Eiji Aonuma: 'Skyward Sword' Earlier On the Official Timeline Than 'Ocarina of Time'

he Legend of Zelda Skyward Sword

Fast on the heels of the E3 2010 announcement of The Legend of Zelda:  Skyward Sword (and just mere seconds after the celebratory jig done across the vastness of the intertubes), many of us blurted out a series of questions that probably resembled something like this:

When is the game coming out (Pssst, in early 2011!)? Will it be as good as Ocarina of Time? Will it look graphically better? How smooth will the Wii gameplay be? How is the story going to shape up? Aw jeez, how long is the line for the midnight release going to be?!

To be honest, you probably had to go pretty far down the list until you arrived at this one: Where in the Zelda timeline will Skyward Sword fit in?

Nintendo continues to leave us in the dark regarding many of the former questions, but it has surprisingly answered the latter: Skyward Sword will take place before Ocarina of Time. In an interview with Nintendo Magazine, Eiji Aonuma, chief architect of the Zelda installments Ocarina of Time, Majora's Mask, The Wind Waker, and Twilight Princess, confirmed Skyward Sword's place in Zelda's narrative timeline:

"Yes, there is a master timeline, but it’s [a] confidential document! The only people to have access to that document are myself, Mr. Miyamoto and the director of the title. We can’t share it with anyone else! I have already talked to Mr. Miyamoto about this so I am comfortable in releasing this information — this title [Skyward Sword] takes place before Ocarina of Time. If I said that a certain title was ‘the first Zelda game’, then that means that we can’t ever make a title that takes place before that! So for us to add titles to the series, we have to have a way of putting the titles before or after each other."

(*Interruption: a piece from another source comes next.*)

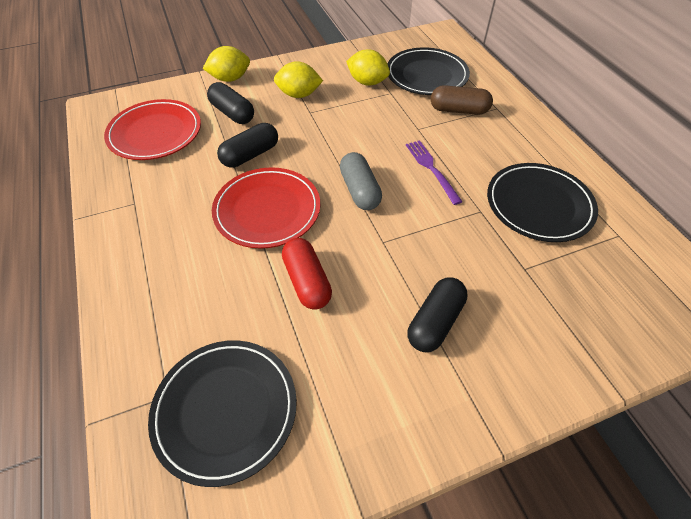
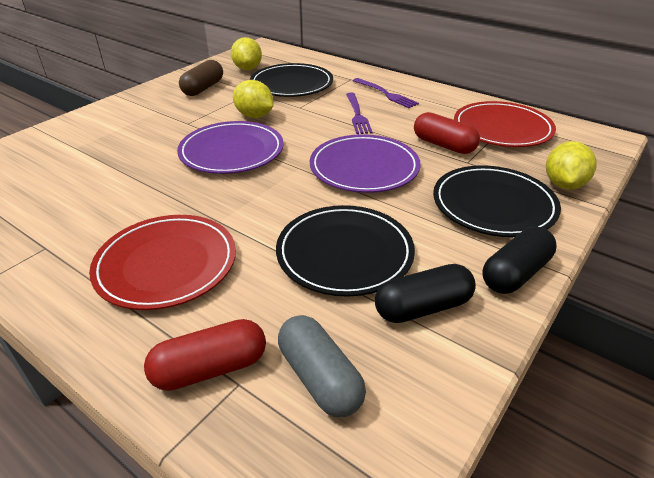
black capsule: [207,82,254,124] [217,123,278,168] [407,277,468,352] = 3 -> [375,264,476,323] [482,227,557,294] = 2
purple fork: [406,140,463,205] = 1 -> [346,93,373,134] [353,78,419,108] = 2
purple plate: none = 0 -> [177,121,284,174] [310,134,421,193] = 2
red capsule: [282,238,332,310] = 1 -> [144,319,266,391] [414,112,480,154] = 2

While the confirmation of the existence of a master list regarding the Zelda timeline might have blown people away during the heyday of the Nintendo 64, it rings a little bit hollow in our current video game era. With a dozen or so games already to the franchise's name (Not all of them made by Nintendo, mind you), a litany of back-stories and legends, and a multitude of landscapes, enemies, villains, and dungeons, the task of trying to make sense of such a convoluted timeline can only fall to the most adventuresome of Zelda fanboys.

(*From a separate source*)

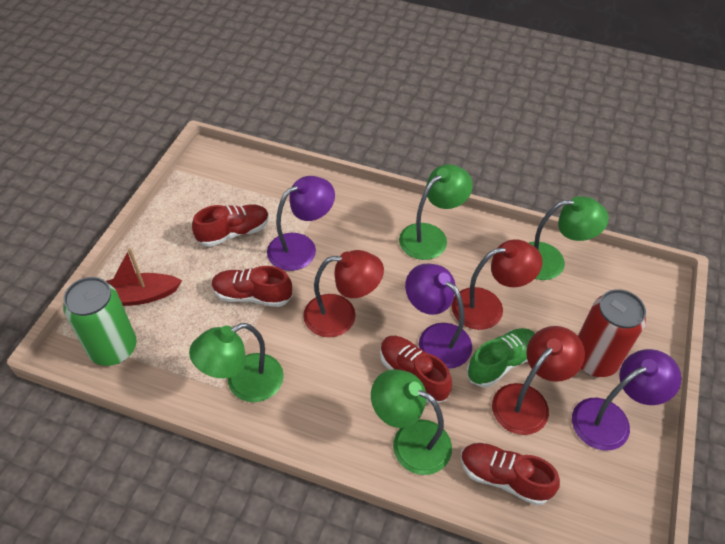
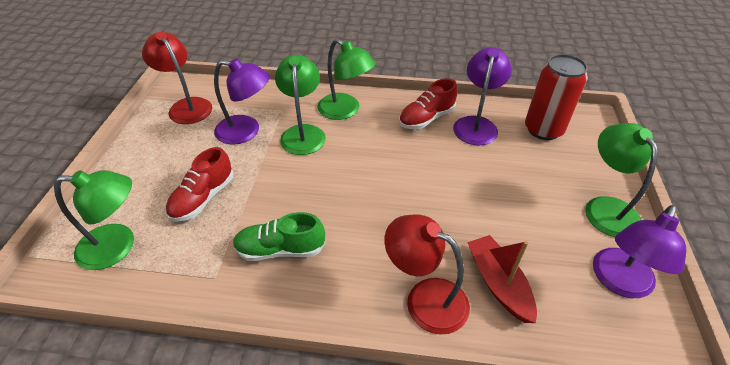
green can: [63,277,137,366] = 1 -> none = 0
red lamp: [303,250,384,337] [451,239,542,330] [492,326,585,435] = 3 -> [142,32,212,124] [384,215,470,335] = 2
red shoe: [192,204,269,247] [212,266,292,307] [380,336,452,403] [461,443,560,505] = 4 -> [166,147,234,222] [399,78,458,129] = 2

And let's be honest here: The Legend of Zelda series isn't about some overarching, interconnected narrative that spans the course of multiple games. Rather, the series is about a singular story and a whole lot of dungeon exploring, item hunting, and Master Sword mashing. Instead of being at rapt attention listening to the Great Deku Tree droning on about the Triforce goddesses and wondering how it all fit in with the other Zelda games, we were trying to figure out what we could bash to death with a Deku Stick.

To top it off, it feels like Nintendo has its work cut out for it if it really wants to make a sensible timeline out of The Legend of Zelda. Only in the latter part of Twilight Princess did we even get a strong sense that the individual games of the series might be connected with one another. With so many installments of the franchise already out there, Nintendo faces a whole lot of backstory to try to fill in.

Perhaps Skyward Sword will go a long way toward bringing the overall narrative of The Legend of Zelda into focus. From the look of the game it certainly seems like it is capable of getting that job done.

But is that what we really want?

The Legend of Zelda:  Skyward Sword will release in early 2011.